Why putting out is a bad idea

teens kissingPutting out is a bad idea because. UMM… there are a million reasons, but let’s just take a look at some of the top. In fact, here are 3 big reasons why you should not put out.

Number one: You get a reputation.
If you are the type of girl who is willing to kiss on the first date, and go further on the second, or even the first time you meet, that says something. What it says is never good. Sure it might get you some more guy attention, but it is not the right kind of guy to be attracting. You will have a reputation for being easy, or being someone to go to when someone is looking to get some. This will be fun at first, but after a while it will start to be really upsetting. You will never know if a guy likes you for you, or if they are just interested in you because you are known for putting out.

Also, along with this reputation come people treating you poorly or differently. Girls will hate you because you throw yourself at a guy, or at least are easy, and so you will get more attention. But once again, let me remind you, this is not the right kind of attention to be getting, and it is not the kind of attention that will make you happy.

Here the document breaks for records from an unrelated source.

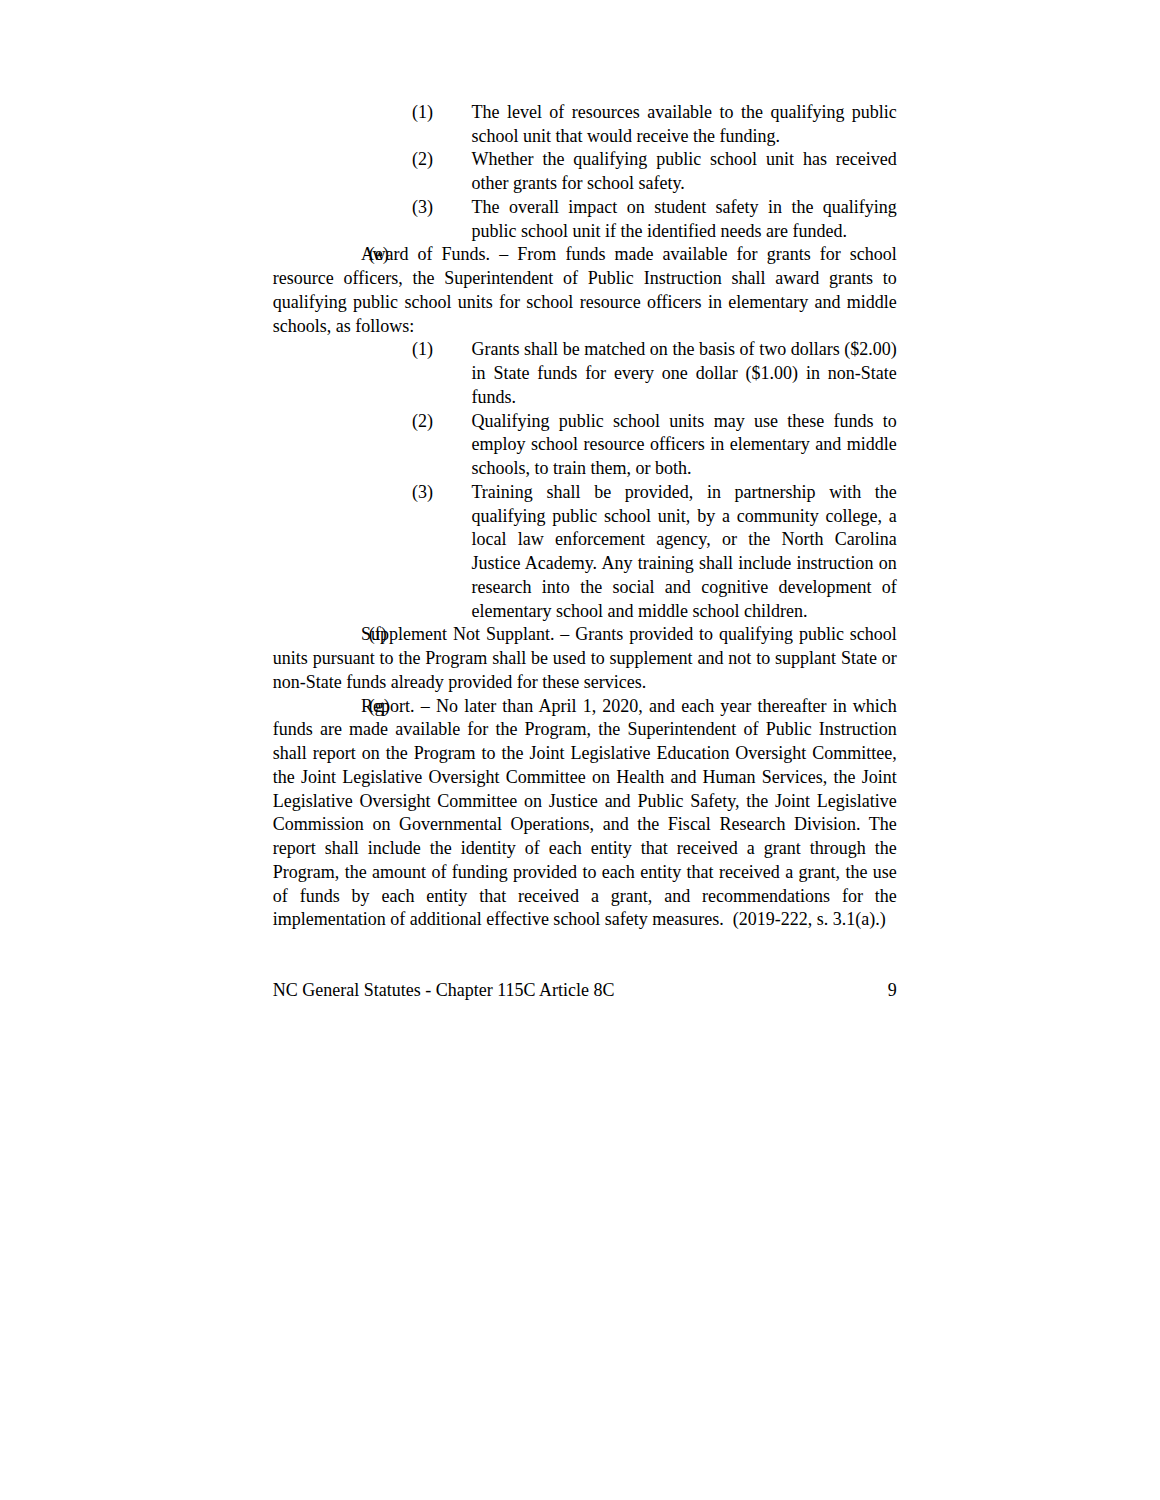(1) The level of resources available to the qualifying public school unit that would receive the funding.
(2) Whether the qualifying public school unit has received other grants for school safety.
(3) The overall impact on student safety in the qualifying public school unit if the identified needs are funded.
(e) Award of Funds. – From funds made available for grants for school resource officers, the Superintendent of Public Instruction shall award grants to qualifying public school units for school resource officers in elementary and middle schools, as follows:
(1) Grants shall be matched on the basis of two dollars ($2.00) in State funds for every one dollar ($1.00) in non-State funds.
(2) Qualifying public school units may use these funds to employ school resource officers in elementary and middle schools, to train them, or both.
(3) Training shall be provided, in partnership with the qualifying public school unit, by a community college, a local law enforcement agency, or the North Carolina Justice Academy. Any training shall include instruction on research into the social and cognitive development of elementary school and middle school children.
(f) Supplement Not Supplant. – Grants provided to qualifying public school units pursuant to the Program shall be used to supplement and not to supplant State or non-State funds already provided for these services.
(g) Report. – No later than April 1, 2020, and each year thereafter in which funds are made available for the Program, the Superintendent of Public Instruction shall report on the Program to the Joint Legislative Education Oversight Committee, the Joint Legislative Oversight Committee on Health and Human Services, the Joint Legislative Oversight Committee on Justice and Public Safety, the Joint Legislative Commission on Governmental Operations, and the Fiscal Research Division. The report shall include the identity of each entity that received a grant through the Program, the amount of funding provided to each entity that received a grant, the use of funds by each entity that received a grant, and recommendations for the implementation of additional effective school safety measures. (2019-222, s. 3.1(a).)
NC General Statutes - Chapter 115C Article 8C
9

Number two: You are in danger of health risks, STD’s etc. When you put out, and you gain a reputation, you become a magnet for other people who are open with their sexuality. This means you may have sexual partners who have had several other sexual partners. This means your risk for disease sky rockets. There is not full proof way to avoid sexually transmitted diseases except to not have sex, or limit your sex to one partner who also limits their sex to only you. Even if you are only making out and stuff, not having sex, you still run the risk for getting sick, diseases, mouth herpes, etc. Putting out is a bad idea. Bad for your self image, bad for your health.

Number three: It becomes extremely difficult to get into a good relationship. Some girls put out because they are not yet interested in something serious, but want to enjoy some physical contact. This seems logical. The problem is, if you are always putting out, and never making any commitments, then you become undatable. Sure you are great for a hook up, but as a girl friend? Not a chance. What guy would want to date a girl who has been around? Most guys find this really unattractive. So, when the time comes that you are ready for a good relationship a couple things happen: you question if the guy actually likes you for you, or just wants to get some, so you are very insecure in your relationship, which is not attractive. Second, you have a hard time attracting the kind of guy you want to date because you are not the kind of girl he would want to date.

It is so easy to think short term. You want physical contact, so put out on a the first date. However, thinking long term is so much better for you. If you want meaningful relationships later with out the insecurity and doubt most girls face, then be selective about who you engage in physicality with. Even if it is just a kiss.